Wednesday, November 21, 2007

Long-Haul Preaching

Long-Haul Preaching
by Steve Mathewson

David Jackman, veteran preacher and President of The Proclamation Trust in London, England, made this statement last week in a preaching lecture in Chicago: “Life transformation takes time. So preach over the long haul. You are a long distance runner.”

I needed to hear this statement because I’m prone to impatience! I can get impatient with the people to whom I preach. Why don’t they get it?! Why are they still the same old bunch that they were last week or last month or last year? But this line of thinking doesn’t stop with my congregation. It invariably leads to impatience with myself! What’s wrong with my preaching? What must I do differently? The lack of response must be my fault!

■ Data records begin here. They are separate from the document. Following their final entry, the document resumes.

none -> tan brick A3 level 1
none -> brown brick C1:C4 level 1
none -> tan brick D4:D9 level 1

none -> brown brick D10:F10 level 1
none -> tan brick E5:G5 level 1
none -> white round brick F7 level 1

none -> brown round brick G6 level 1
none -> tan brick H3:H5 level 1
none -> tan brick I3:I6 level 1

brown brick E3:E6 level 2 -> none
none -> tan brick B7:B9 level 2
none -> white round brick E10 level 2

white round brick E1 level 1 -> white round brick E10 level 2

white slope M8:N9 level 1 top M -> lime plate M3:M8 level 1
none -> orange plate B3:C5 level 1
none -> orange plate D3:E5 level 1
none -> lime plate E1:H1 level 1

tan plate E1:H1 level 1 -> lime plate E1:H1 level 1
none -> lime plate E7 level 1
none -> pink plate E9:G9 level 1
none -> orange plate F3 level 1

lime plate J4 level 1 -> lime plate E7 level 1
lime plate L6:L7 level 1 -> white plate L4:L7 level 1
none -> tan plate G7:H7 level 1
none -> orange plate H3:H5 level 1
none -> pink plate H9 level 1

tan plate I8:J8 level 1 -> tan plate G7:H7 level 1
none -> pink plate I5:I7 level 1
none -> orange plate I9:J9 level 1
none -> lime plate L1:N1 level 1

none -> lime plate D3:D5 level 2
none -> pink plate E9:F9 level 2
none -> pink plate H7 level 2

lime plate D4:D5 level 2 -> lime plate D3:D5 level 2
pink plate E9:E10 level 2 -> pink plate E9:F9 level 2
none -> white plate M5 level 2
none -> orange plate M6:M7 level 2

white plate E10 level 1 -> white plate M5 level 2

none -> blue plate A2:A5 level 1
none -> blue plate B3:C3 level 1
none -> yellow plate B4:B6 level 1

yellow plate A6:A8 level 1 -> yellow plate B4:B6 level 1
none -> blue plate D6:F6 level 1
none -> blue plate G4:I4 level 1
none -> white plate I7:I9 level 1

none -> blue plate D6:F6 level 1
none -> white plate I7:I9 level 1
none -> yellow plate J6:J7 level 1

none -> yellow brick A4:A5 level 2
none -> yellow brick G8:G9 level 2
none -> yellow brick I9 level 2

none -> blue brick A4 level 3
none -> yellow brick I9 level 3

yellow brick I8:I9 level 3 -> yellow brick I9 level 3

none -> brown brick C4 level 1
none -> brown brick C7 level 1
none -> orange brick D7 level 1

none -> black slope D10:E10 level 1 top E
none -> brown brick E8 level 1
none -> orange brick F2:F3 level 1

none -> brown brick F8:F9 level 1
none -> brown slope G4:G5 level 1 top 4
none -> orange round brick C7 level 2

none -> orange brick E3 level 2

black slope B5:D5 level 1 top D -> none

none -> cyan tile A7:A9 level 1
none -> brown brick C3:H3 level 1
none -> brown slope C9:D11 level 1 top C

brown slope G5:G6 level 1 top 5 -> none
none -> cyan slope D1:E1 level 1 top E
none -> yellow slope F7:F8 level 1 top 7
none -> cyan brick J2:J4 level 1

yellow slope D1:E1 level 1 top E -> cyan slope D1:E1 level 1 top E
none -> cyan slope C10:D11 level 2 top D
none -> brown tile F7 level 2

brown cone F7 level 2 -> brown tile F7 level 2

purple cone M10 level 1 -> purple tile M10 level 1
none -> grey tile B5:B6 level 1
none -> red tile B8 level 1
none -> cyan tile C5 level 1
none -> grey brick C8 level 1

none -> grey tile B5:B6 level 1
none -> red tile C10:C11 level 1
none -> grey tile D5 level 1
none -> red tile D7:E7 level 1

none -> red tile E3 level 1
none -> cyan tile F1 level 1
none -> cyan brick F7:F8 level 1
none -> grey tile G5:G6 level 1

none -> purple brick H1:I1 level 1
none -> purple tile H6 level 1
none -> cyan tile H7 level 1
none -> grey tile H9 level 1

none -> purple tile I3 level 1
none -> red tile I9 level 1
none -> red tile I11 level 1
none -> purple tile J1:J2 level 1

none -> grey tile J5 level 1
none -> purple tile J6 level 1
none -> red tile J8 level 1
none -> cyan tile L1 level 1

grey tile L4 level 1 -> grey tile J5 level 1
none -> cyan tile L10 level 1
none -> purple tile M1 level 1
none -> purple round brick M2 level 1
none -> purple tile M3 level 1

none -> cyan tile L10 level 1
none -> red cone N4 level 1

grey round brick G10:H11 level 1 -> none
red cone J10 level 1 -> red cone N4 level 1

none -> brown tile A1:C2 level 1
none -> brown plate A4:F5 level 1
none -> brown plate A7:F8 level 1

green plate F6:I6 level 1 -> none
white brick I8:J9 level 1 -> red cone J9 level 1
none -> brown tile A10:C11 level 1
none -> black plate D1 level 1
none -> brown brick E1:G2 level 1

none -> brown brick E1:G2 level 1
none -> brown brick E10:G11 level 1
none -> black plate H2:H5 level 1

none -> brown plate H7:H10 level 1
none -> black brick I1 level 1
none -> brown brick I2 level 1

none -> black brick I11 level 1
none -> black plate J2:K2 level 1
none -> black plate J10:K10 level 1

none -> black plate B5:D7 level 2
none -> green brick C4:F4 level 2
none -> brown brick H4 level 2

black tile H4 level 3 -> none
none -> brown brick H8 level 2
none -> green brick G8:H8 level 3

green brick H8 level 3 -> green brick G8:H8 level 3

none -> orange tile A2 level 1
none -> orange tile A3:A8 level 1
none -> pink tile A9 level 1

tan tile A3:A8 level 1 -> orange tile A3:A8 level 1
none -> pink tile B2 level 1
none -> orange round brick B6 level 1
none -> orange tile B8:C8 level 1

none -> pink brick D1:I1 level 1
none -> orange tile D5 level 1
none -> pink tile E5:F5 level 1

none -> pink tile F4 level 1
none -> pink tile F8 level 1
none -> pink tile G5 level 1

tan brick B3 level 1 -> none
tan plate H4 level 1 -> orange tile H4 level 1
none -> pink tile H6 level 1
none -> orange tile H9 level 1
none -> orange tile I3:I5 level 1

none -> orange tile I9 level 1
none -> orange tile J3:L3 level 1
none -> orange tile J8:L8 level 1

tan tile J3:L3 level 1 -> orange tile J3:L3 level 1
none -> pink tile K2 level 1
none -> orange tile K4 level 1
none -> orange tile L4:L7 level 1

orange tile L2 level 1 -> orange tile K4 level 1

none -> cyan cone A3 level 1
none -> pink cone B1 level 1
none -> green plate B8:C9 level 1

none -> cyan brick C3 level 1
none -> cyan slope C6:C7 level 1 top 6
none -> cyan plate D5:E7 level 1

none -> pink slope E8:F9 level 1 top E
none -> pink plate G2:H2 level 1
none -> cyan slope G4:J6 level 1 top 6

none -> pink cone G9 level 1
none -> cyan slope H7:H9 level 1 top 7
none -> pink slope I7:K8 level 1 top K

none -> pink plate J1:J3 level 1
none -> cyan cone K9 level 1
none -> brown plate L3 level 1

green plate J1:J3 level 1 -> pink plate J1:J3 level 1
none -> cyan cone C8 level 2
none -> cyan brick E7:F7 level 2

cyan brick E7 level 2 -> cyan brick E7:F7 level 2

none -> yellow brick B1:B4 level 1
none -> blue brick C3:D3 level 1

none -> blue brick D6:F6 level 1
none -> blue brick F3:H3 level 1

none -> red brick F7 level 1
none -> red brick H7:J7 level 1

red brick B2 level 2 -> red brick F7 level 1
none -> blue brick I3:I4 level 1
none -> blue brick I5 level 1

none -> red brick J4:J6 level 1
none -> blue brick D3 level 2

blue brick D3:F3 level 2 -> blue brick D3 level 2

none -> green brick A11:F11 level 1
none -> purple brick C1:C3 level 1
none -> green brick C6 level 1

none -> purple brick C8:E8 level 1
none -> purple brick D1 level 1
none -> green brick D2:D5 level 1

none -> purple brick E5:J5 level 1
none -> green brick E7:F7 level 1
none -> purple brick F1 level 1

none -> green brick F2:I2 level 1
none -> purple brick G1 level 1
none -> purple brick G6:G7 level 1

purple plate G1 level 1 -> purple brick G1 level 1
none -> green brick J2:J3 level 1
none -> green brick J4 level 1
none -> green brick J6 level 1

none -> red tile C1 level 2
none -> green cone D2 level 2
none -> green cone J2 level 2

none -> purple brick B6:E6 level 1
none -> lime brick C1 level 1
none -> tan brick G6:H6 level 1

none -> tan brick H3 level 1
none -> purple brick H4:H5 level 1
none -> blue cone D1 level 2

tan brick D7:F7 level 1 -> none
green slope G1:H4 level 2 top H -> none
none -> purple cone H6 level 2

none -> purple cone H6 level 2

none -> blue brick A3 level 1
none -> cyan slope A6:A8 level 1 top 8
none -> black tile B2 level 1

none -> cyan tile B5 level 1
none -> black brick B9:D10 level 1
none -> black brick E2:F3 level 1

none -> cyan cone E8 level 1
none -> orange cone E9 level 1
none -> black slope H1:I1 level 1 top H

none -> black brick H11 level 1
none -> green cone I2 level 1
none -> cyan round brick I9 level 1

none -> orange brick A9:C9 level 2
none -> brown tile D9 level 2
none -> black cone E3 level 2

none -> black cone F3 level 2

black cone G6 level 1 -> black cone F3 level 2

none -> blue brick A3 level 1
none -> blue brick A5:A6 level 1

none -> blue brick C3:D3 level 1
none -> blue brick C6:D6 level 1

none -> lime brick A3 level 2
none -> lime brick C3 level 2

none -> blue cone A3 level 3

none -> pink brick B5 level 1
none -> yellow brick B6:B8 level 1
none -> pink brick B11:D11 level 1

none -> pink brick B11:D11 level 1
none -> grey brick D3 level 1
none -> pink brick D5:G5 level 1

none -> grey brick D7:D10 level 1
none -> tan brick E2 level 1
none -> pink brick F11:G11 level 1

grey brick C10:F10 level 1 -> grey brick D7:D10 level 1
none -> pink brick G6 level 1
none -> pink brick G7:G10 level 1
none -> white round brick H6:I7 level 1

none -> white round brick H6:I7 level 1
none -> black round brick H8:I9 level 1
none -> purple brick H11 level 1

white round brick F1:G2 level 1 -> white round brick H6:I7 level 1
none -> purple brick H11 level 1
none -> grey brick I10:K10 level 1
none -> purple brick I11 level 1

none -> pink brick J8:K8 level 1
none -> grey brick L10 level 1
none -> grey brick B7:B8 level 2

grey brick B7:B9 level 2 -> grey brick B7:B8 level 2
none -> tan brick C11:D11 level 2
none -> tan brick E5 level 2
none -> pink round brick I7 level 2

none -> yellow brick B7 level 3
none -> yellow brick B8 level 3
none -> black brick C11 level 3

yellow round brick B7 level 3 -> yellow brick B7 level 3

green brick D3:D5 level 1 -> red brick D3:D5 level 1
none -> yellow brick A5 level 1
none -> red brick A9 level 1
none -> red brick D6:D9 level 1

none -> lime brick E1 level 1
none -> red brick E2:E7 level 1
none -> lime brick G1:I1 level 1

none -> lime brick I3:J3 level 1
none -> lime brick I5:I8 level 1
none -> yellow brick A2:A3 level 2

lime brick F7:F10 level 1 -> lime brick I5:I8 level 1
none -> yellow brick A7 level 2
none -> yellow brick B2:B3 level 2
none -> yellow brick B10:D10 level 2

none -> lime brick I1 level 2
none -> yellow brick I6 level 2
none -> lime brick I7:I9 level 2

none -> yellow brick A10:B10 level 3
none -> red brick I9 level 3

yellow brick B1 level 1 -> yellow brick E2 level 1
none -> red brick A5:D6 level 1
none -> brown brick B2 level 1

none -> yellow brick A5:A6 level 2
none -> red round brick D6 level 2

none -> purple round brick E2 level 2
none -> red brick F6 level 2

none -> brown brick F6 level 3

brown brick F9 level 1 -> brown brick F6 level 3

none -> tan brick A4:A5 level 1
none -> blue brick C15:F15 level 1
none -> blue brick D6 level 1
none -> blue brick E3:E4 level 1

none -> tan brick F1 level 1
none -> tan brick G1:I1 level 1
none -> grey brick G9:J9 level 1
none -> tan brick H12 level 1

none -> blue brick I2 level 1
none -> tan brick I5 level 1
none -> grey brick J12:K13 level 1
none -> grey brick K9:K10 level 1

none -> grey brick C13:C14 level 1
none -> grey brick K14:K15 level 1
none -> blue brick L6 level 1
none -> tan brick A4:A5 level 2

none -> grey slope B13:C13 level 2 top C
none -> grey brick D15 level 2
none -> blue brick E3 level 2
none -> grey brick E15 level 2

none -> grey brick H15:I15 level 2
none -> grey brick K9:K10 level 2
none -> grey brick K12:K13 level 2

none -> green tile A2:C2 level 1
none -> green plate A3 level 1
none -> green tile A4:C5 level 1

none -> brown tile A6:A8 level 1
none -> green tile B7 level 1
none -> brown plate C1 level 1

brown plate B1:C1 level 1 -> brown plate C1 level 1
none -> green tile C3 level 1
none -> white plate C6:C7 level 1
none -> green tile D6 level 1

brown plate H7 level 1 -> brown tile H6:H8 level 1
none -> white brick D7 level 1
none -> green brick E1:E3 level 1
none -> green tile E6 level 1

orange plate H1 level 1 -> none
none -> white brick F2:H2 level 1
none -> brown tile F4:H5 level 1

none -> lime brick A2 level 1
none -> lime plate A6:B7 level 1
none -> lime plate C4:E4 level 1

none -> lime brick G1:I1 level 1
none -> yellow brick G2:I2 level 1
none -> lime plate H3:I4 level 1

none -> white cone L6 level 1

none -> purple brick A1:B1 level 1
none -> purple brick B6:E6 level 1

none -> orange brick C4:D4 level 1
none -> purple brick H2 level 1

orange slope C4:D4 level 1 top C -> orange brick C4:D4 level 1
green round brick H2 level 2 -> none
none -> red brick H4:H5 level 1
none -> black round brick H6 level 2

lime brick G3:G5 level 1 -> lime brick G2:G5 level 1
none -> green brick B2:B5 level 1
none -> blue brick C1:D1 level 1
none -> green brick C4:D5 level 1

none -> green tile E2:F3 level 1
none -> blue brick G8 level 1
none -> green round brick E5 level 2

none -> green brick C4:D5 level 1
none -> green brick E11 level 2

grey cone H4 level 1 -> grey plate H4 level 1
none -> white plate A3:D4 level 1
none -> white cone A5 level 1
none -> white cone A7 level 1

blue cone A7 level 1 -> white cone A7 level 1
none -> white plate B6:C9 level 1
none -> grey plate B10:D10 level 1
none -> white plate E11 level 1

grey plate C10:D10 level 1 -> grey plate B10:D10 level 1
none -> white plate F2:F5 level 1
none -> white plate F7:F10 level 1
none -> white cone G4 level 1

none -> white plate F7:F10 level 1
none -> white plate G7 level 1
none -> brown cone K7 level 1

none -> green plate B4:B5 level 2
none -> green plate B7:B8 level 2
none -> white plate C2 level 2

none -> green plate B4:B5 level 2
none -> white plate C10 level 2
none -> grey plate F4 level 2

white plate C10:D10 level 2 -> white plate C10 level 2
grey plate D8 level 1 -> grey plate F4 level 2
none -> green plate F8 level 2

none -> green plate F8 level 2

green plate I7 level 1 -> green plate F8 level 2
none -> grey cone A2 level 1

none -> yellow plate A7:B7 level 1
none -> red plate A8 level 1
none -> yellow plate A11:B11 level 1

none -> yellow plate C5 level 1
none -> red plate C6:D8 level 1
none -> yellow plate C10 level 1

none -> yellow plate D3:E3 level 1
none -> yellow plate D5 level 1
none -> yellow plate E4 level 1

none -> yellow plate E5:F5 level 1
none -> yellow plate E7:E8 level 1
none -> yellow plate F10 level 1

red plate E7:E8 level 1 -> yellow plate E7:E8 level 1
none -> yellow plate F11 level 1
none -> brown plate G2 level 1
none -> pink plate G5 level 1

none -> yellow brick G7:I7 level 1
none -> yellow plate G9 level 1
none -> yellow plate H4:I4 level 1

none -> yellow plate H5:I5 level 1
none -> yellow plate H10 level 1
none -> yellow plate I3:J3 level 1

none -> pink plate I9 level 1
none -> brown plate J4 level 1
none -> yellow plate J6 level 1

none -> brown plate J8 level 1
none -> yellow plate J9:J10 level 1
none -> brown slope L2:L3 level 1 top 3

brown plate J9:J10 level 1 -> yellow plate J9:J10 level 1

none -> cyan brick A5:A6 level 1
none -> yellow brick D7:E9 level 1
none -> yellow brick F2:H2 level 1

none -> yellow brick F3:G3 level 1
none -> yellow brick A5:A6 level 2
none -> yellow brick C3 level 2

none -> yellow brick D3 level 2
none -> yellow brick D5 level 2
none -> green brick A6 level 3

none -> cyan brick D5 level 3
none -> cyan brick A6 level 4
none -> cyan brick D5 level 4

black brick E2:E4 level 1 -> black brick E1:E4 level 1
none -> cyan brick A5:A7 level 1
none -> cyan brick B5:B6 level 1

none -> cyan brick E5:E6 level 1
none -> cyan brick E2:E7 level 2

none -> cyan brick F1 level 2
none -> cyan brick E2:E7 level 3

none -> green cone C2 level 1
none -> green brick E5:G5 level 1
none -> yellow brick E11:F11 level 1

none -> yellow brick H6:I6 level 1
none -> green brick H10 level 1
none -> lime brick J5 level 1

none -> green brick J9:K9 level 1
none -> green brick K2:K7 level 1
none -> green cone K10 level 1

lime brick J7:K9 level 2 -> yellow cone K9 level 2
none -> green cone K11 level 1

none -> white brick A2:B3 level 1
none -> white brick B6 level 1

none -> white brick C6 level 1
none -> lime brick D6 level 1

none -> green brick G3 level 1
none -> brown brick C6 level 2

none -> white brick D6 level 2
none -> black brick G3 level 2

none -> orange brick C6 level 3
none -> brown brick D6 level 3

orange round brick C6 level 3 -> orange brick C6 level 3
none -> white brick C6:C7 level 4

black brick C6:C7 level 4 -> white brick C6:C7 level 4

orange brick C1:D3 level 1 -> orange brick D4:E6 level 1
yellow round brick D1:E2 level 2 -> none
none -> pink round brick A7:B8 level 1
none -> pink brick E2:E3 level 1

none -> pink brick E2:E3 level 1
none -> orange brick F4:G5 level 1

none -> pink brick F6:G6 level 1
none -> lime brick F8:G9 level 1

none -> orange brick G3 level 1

Now I’m not suggesting that preachers avoid rigorous self-evaluation. I’m on a life-long quest to improve my preaching for the glory of God and the good of His people. But I cross the line from healthy critique to unhealthy blame when I forget that life-transformation takes time.

Why don’t I get this? Perhaps it’s because God sometimes bring dramatic, instantaneous change in listeners’ lives. Sometimes. But these “sometimes” raise my expectations that God will do this almost every time. Yet that is not God’s usual way of working. As Richard Mouw claimed in a sermon a couple decades ago, we need to hear more about the slowness of God. God has the power create and change things instantly. But from our vantage point in the unfolding drama of redemption, it appears that God takes his time. Sanctification is a slow process. It happens over the long-haul. So behind my impatience with my listeners, myself, and the process of preaching is impatience with God. Lord, have mercy on this impatient preacher!

I still pray that this Sunday will be the moment in someone’s life – or in a number of lives – when striking transformation occurs. But whether it happens or not, or whether I see it or not, I need to stay the course and do my best to proclaim God’s word over the long haul. May God grant you the grace and perseverance to do the same.